Siguiendo una tradición de casi 20 años, los participantes se reunieron al concluir la misa de las 11:30 de la mañana para recibir las maquetas con los dibujos que plasmarían en el pavimento del estacionamiento. Con ayuda de polvo de madera teñido, transformaron el suelo en una extensa y maravillosa obra de arte con diversos motivos litúrgicos.
Esperanza Vargas, coordinadora del ministerio hispano parroquial, explicó que la preparación comenzó semanas atrás, cuando, tras recolectar el aserrín donado por un aserradero local, lo tiñeron con distintos colores en jornadas comunitarias.
“Este año logramos elaborar casi treinta alfombras, que cubrieron todo el recorrido de la procesión, desde la puerta principal hasta la puerta trasera, pasando por las grutas de la Virgen María y San José”, comentó Vargas.
Sobre lo efímero del arte creado —que desaparece rápidamente tras el paso de la procesión— Vargas aseguró que eso no genera tristeza ni pesar entre quienes participaron. “Para nosotros es una ofrenda a Jesús Sacramentado, y estamos felices de brindar este servicio”.
Encabezaron la procesión el padre Tien Duong y el diácono David Ramsey, precedidos por las niñas que realizaron su Primera Comunión hace tres semanas y un grupo de adoradores nocturnos.

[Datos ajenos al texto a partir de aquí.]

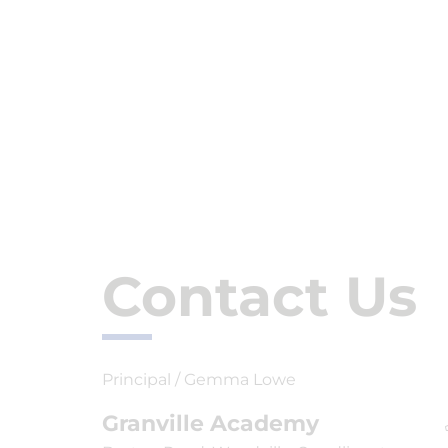
Contact Us
Principal / Gemma Lowe
Granville Academy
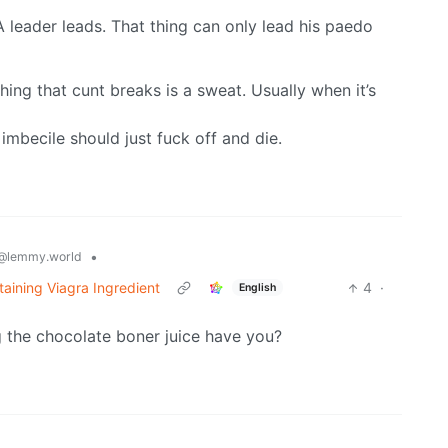
eader leads. That thing can only lead his paedo
ing that cunt breaks is a sweat. Usually when it’s
 imbecile should just fuck off and die.
•
@lemmy.world
taining Viagra Ingredient
4
·
English
g the chocolate boner juice have you?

Reflexionando sobre la importancia de esta solemnidad, el diácono Sigfrido della Valle, coordinador del ministerio hispano de la Vicaría de Smoky Mountains, señaló que esta celebración, junto con la de la Santísima Trinidad, “son los dos misterios más grandes de la Iglesia”.
La Eucaristía, añadió, “es una de las gracias más hermosas que hay en la vida, y mi corazón se rompe por aquellas personas que no pueden comulgar, porque nos estamos perdiendo del pan bajado del cielo, del alimento espiritual que fortalece y nutre el alma”.

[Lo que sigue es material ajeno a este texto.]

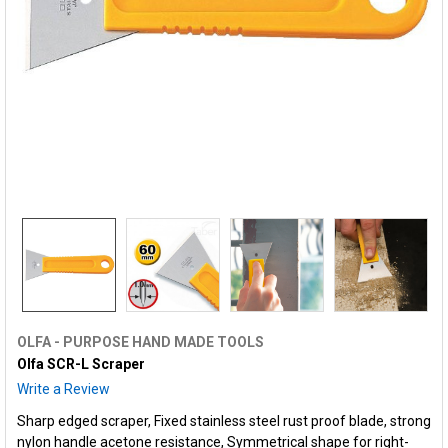
OLFA - PURPOSE HAND MADE TOOLS
Olfa SCR-L Scraper
Write a Review
Sharp edged scraper, Fixed stainless steel rust proof blade, strong
nylon handle acetone resistance, Symmetrical shape for right-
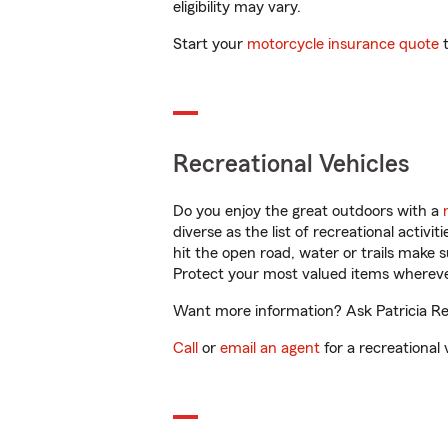
eligibility may vary.
Start your
motorcycle insurance quote
t
Recreational Vehicles
Do you enjoy the great outdoors with a
diverse as the list of recreational activ
hit the open road, water or trails make 
Protect your most valued items wherev
Want more information? Ask Patricia Res
Call
or
email an agent
for a recreational 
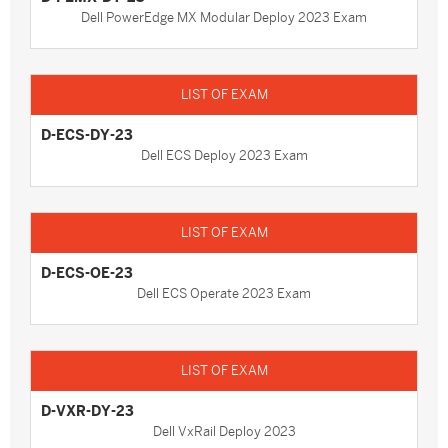
Dell PowerEdge MX Modular Deploy 2023 Exam
D-ECS-DY-23
Dell ECS Deploy 2023 Exam
D-ECS-OE-23
Dell ECS Operate 2023 Exam
D-VXR-DY-23
Dell VxRail Deploy 2023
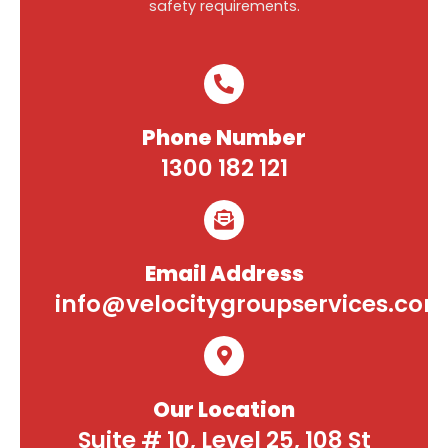
safety requirements.
Phone Number
1300 182 121
Email Address
info@velocitygroupservices.com
Our Location
Suite # 10, Level 25, 108 St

La jornada incluyó una kermés que inició por la mañana y concluyó antes de la procesión. Se ofrecieron tacos, gorditas, aguas frescas y otras delicias latinoamericanas. Los fondos recaudados se destinarán a cubrir la colecta del DSA.
Finalmente, Vargas destacó el apoyo incondicional del padre Tien: “Aunque no habla español, siempre está a nuestro lado y nos permite celebrar nuestras numerosas tradiciones”.